Well… there are so many ways of thinking of it. I’ve read that abusers rationalise the abuse and can come to believe that they really are offering love. Of course, abuse isn’t loving. But perhaps abusers think of it as loving, even if they’re completely misguided (and even if they conveniently ‘forget’ the coercion and the suffering involved). So it’s possible that your father loved you very much and split off that love from the knowledge that he was harming you.

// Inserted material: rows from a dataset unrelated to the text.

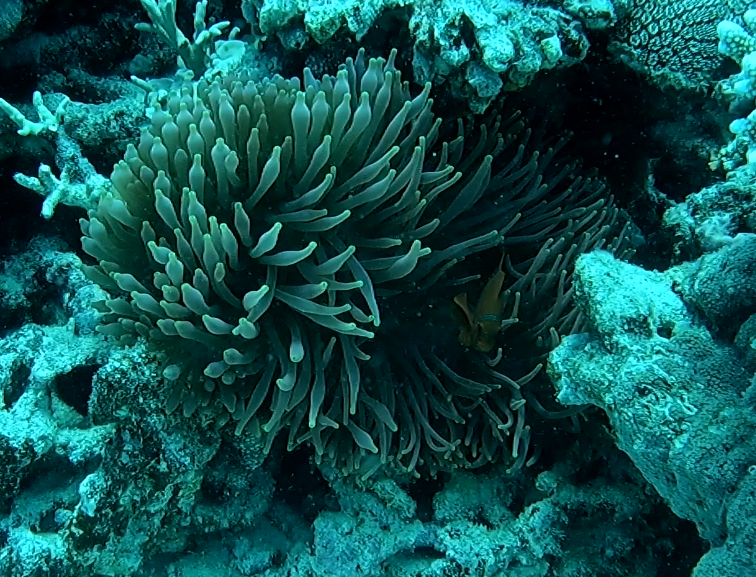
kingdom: Animalia
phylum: Cnidaria
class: Anthozoa
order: Actiniaria
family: Actiniidae
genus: Entacmaea
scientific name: Entacmaea quadricolor
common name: Bulb tentacle sea anemone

I don’t know. I haven’t been through what you’ve been through. But I’m sure that the guys who raped me thought they were offering me an erotic experience that I would enjoy (sex with two men: a common fantasy), and didn’t want to think about the coercive aspects of the situation. They were still responsible for the coercion, though.

I think ultimately it’s an extraordinarily difficult question: if your father loved you, how could he have hurt you so badly? And none of the explanations are satisfactory. I think everyone who has been hurt in that way tries to find ways to reconcile love and abuse: maybe he didn’t understand he was hurting you. Maybe he thought he was helping you. Maybe he had been hurt himself. All these ideas cross people minds. And they’re ultimately unsatisfying because they can never get to the root of your suffering. Nothing can adequately explain why someone would do something like this and why it should hurt so much. And so you end up split as well: he loved you, but he hurt you. Maybe there is no answer and no explanation. Maybe only thing you can do is try to make sense of where you are now. For some people (and I don't know if it would work for you) that means reconciling the image of abusive father with the image of the loving father.

I wish I could say something that would actually help.

I’m so very sorry you’re hurting so much. I do hope those meds kick in soon.